According to B Lab, to be certified as a B Corp, a company must:
- Perform to high standards in social and environmental areas, receiving a minimum score of 80 on the B Corps risk review
- Demonstrate accountability by (re)structuring corporate governance so that they’re accountable not just to their shareholders but to all stakeholders
- Permit public disclosure of how well their company meets B Corp standards through publication on B Lab’s website, thereby maintaining a high degree of transparency
According to B Lab, Patagonia well exceeds their standards. Patagonia’s total B Impact score is 151.4; in order to qualify for certification, a company only has to achieve a score of 80. In 2022, B Lab awarded Patagonia their “Best for the World” distinction for Community and for Environment. “Best of the World” distinctions are awarded to companies receiving the highest scores in B Lab’s impact areas. In the past, B Lab has recognized Patagonia as “Best for the World” in the Changemaker and Overall categories as well.

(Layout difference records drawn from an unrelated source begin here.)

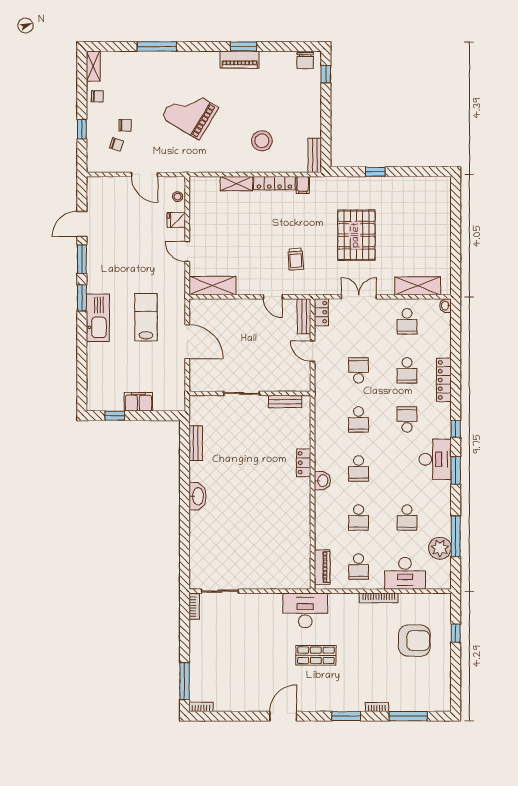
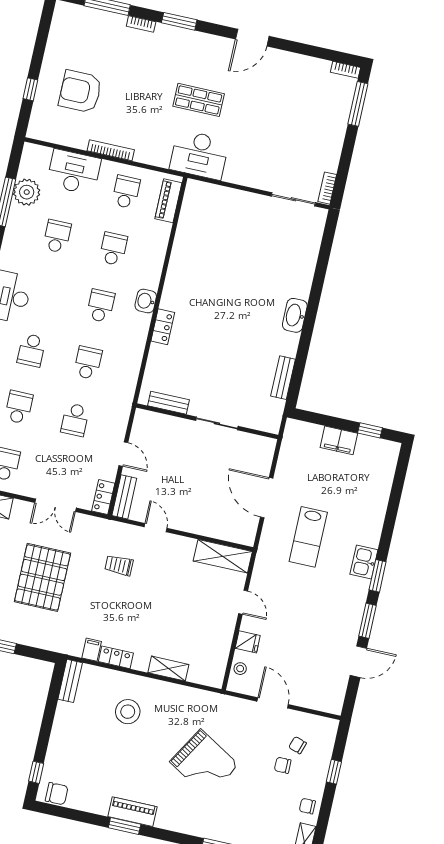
chair: (305, 61) -> (57, 794), turned 90
locker: (274, 183) -> (116, 657), width x0.66
trolley: (296, 259) -> (119, 565), turned -86
kitchen sink: (98, 318) -> (364, 562), width x0.53, depth x0.81

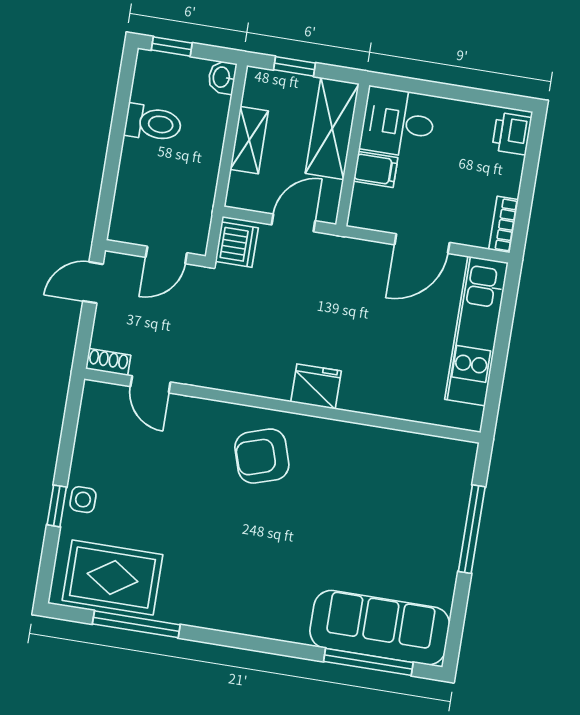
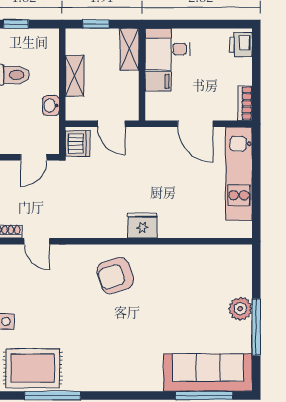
washbasin: (222, 77) -> (51, 106), moved
shelving: (332, 128) -> (129, 49), width x0.67, depth x0.75
door: (293, 223) -> (111, 124), swing flipped
door: (422, 244) -> (195, 124), hinge flipped
window: (472, 529) -> (256, 327), moved
plant: (445, 538) -> (240, 309), added

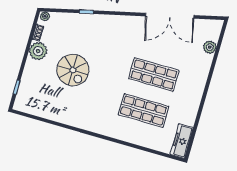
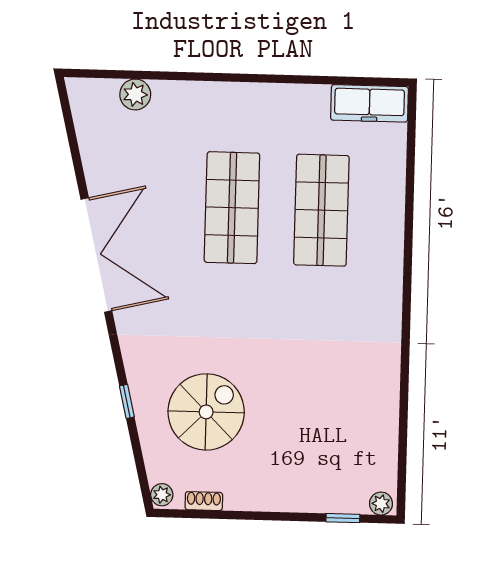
double door: (170, 16) -> (96, 255), moved
plant: (38, 51) -> (381, 504), moved, width x0.53, depth x0.53
spiral stairs: (73, 70) -> (206, 412), moved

But is Patagonia’s path actually a road to hell paved with good intentions? Patagonia built enormous wealth and influence in the 80s and 90s with apparel made by overseas labor. As part of the offshoring trend, Patagonia played a part in decimation of the apparel industry in the 80’s and 90’s in the Southeast United States, where millions of jobs were lost. Ironically, the collapse of this industry and the trend of job losses caused the South to flip from Democrat to Republican, laying the groundwork for Trump — the arch nemesis of Patagonia’s founder. Did Patagonia therefore inadvertently cause Trump’s rise to political power and Trumpism? That may be a stretch, but similar market forces propelled both the Trump presidency and Patagonia’s wealth. In the end, no matter our intentions, we are all powerless to the financial markets.
Now, apparently dismayed at being included in the Fortune 500, Yvon Chouinard and his family have divested themselves of Patagonia and put the company’s holdings in a trust with the earth as a shareholder. I think this is indeed a noble gesture that will hopefully make a significant step in the war against global warming, but it also raises several issues. Ironically, it was done by transferring to a 501(c)(4), a tactic which has also been used by more conservative individuals. It also raises the question: if you divide your giving and your business, is it really helping anything or anyone? Yes, using the profits for charity is great, but if those profits are gained from exploitative labor, structurally racist systems, and other ill pursuits of capitalism, what have you really gained? I am not suggesting that Patagonia is in any way doing this, but questions are raised. This article lays out and explains the dilemma.
It is a fascinating discussion. I am supportive of what Mr. Chouinard and his family are doing, but the move does raise questions. How they work through those questions will provide a unique insight into whether one can actually do good and make a profit. It is a real-time example of a fundamental challenge to the way capitalism functions in our society, and we shall see how it plays out.